# Bala hit his head



## Copachick (Jun 7, 2011)

So last night we turned on he light of our 75 gallon to look at something. We think we startled our one Bala because he jumped a million feet and his his head/body on the lid of the tank. If the lid wasnt closed, he would have been on the floor! 
he has a few scales missing on the back of his head like, where he hit i guess. 
I assume he will be ok? Just keep the water clean and it should heal?


----------



## Crazy (Mar 1, 2012)

yep, just time and clean water


----------



## Copachick (Jun 7, 2011)

Thanks.

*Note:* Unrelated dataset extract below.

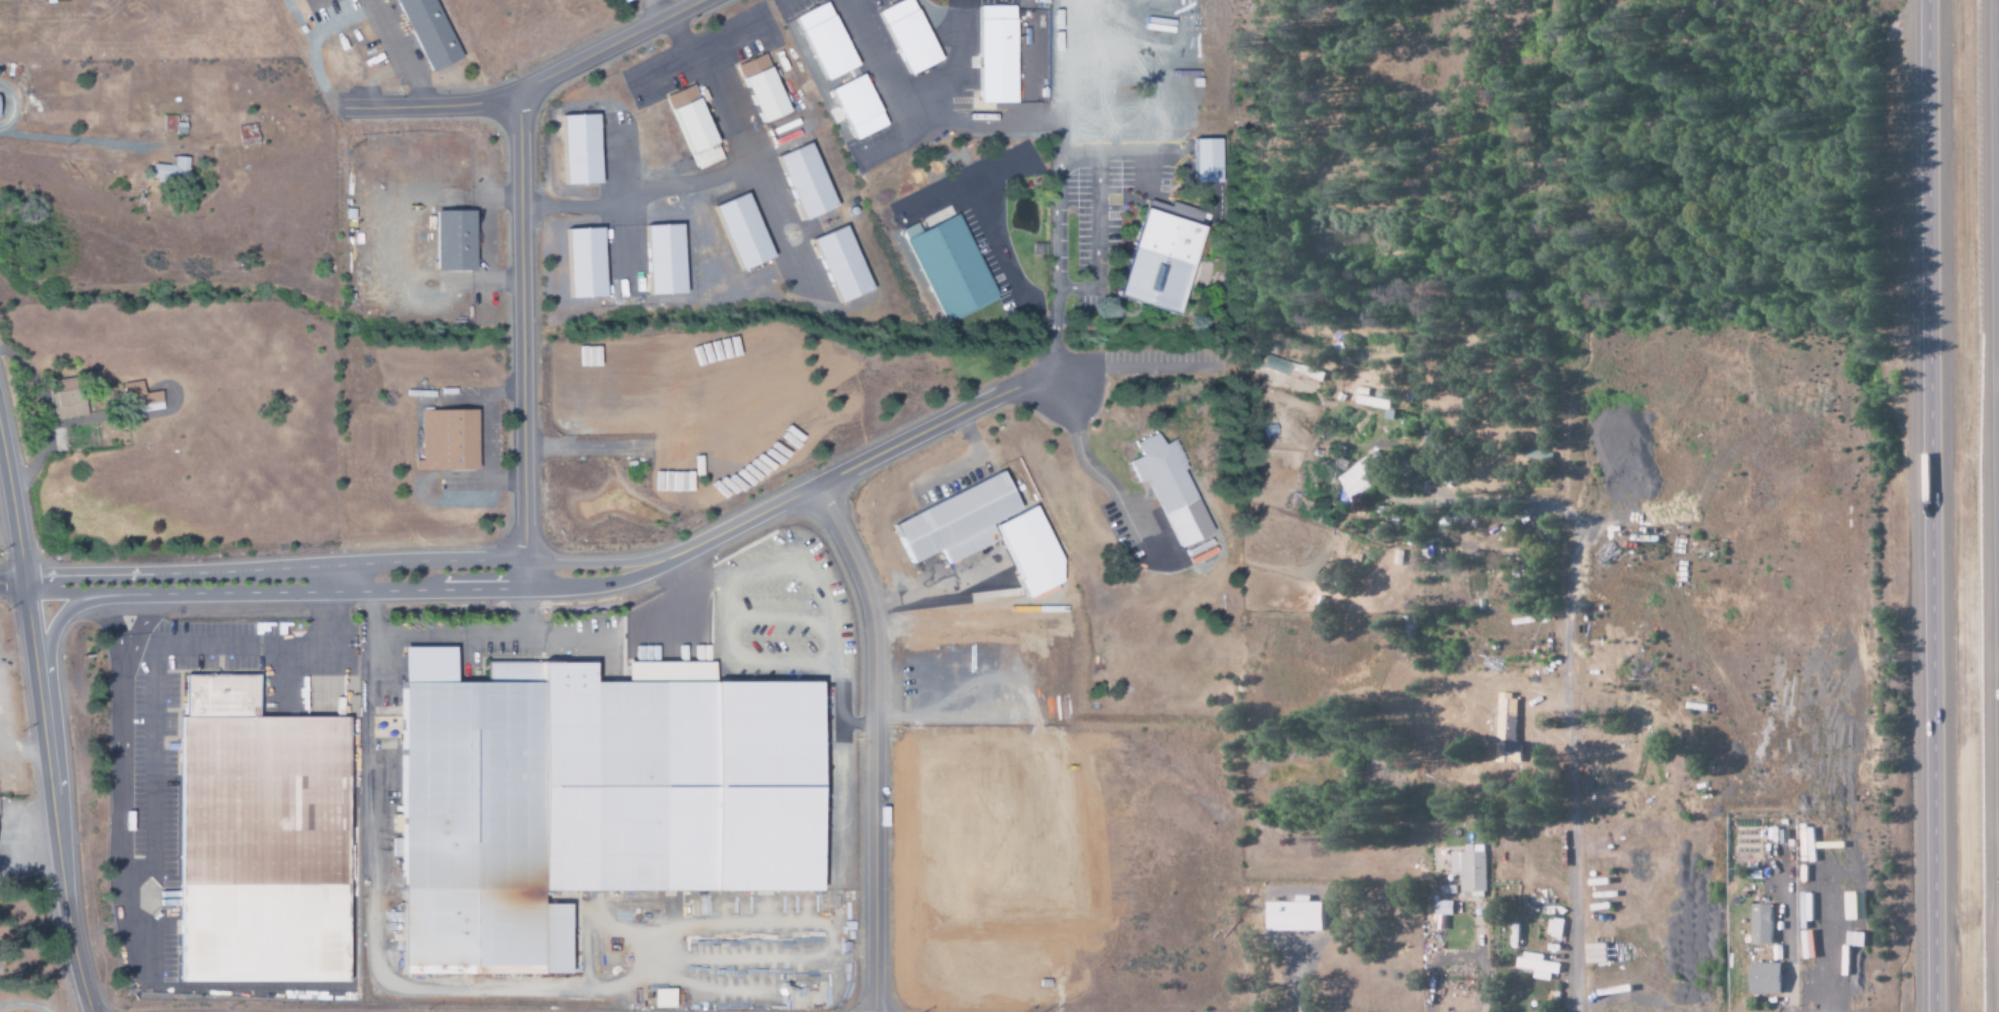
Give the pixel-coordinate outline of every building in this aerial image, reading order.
[(427,75),(460,62),(435,0),(397,0),(427,75)] [(943,62),(916,0),(907,0),(882,11),(910,76),(943,62)] [(799,16),(826,82),(859,69),(832,3),(799,16)] [(1018,104),(1017,6),(981,7),(982,104),(1018,104)] [(763,125),(791,114),(767,55),(740,66),(763,125)] [(856,141),(889,126),(866,75),(833,90),(856,141)] [(724,160),(696,85),(669,96),(697,170),(724,160)] [(175,131),(176,116),(163,115),(162,131),(175,131)] [(603,185),(600,115),(564,116),(567,187),(603,185)] [(259,145),(257,125),(239,126),(241,147),(259,145)] [(1223,182),(1222,138),(1196,138),(1198,183),(1223,182)] [(838,207),(814,142),(780,155),(804,220),(838,207)] [(189,158),(170,157),(170,166),(151,165),(151,179),(189,180),(189,158)] [(742,270),(775,257),(750,192),(717,205),(742,270)] [(1123,298),(1183,313),(1206,225),(1194,222),(1197,210),(1148,198),(1123,298)] [(436,210),(437,270),(477,269),(476,209),(436,210)] [(944,324),(998,300),(961,214),(922,231),(919,223),(904,229),(944,324)] [(684,223),(648,225),(650,294),(687,293),(684,223)] [(874,289),(848,225),(815,239),(841,303),(874,289)] [(605,227),(569,228),(571,297),(607,296),(605,227)] [(1262,368),(1288,375),(1292,361),(1265,355),(1262,368)] [(51,392),(55,420),(87,415),(81,376),(54,380),(56,392),(51,392)] [(164,409),(162,391),(144,393),(143,381),(120,384),(124,413),(145,410),(145,411),(164,409)] [(479,469),(479,409),(422,409),(422,460),(415,460),(415,470),(479,469)] [(1176,440),(1164,445),(1160,434),(1137,443),(1143,456),(1131,461),(1139,483),(1151,478),(1179,551),(1195,545),(1197,550),(1216,542),(1176,440)] [(1531,461),(1552,462),(1553,452),(1531,452),(1531,461)] [(1351,498),(1389,477),(1376,453),(1338,475),(1351,498)] [(896,519),(914,562),(943,550),(948,563),(1000,541),(992,523),(1023,510),(1007,473),(896,519)] [(407,647),(452,645),(457,679),(539,679),(539,961),(404,967),(407,647)] [(183,977),(351,983),(351,713),(267,713),(259,676),(190,674),(185,719),(183,977)] [(592,888),(663,888),(663,682),(592,682),(592,888)] [(1497,761),(1516,761),(1518,695),(1499,695),(1497,761)] [(1451,852),(1451,873),(1462,873),(1462,898),(1485,897),(1485,845),(1465,845),(1465,852),(1451,852)] [(1863,892),(1842,892),(1843,920),(1864,920),(1863,892)] [(1454,916),(1454,901),(1438,900),(1437,915),(1454,916)] [(1328,930),(1328,901),(1272,902),(1273,931),(1328,930)] [(1770,904),(1748,904),(1749,945),(1770,944),(1770,904)] [(1611,963),(1610,943),(1589,944),(1590,963),(1611,963)] [(1552,980),(1553,973),(1561,974),(1562,962),(1545,961),(1545,955),(1518,954),(1517,969),(1535,969),(1535,980),(1552,980)] [(1746,994),(1777,995),(1777,964),(1746,963),(1746,994)] [(677,989),(655,989),(654,1008),(676,1008),(677,989)]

Just wanted to make sure I guess
I was afraid he was going to get a concussion or something, if fish get those. hes never done that before. maybe he was in a deep sleep and the light all of a sudden popping on and seeing us near the tank startled him


----------



## navigator black (Jan 3, 2012)

Bala are a fish that's not very appropriate for a home aquarium - too big and too fast - so they do what you described a lot. They seem to recover, then do it again.


----------



## Crazy (Mar 1, 2012)

I also agree with Navigator, the bala shark should either be in a huge tank if kept and will most likely do this repetedly. I suppose you could slowly brighten the area around him first then turn on the lights to prevent startling him.


----------



## navigator black (Jan 3, 2012)

You can try various things with lighting, but ultimately, the bala barb is an easily startled fast and not too bright fish. It lives by outrunning all comers, and will never learn the nature of glass. It's doomed by its nature to hit some walls. A lot of Balas end up on the floor.


----------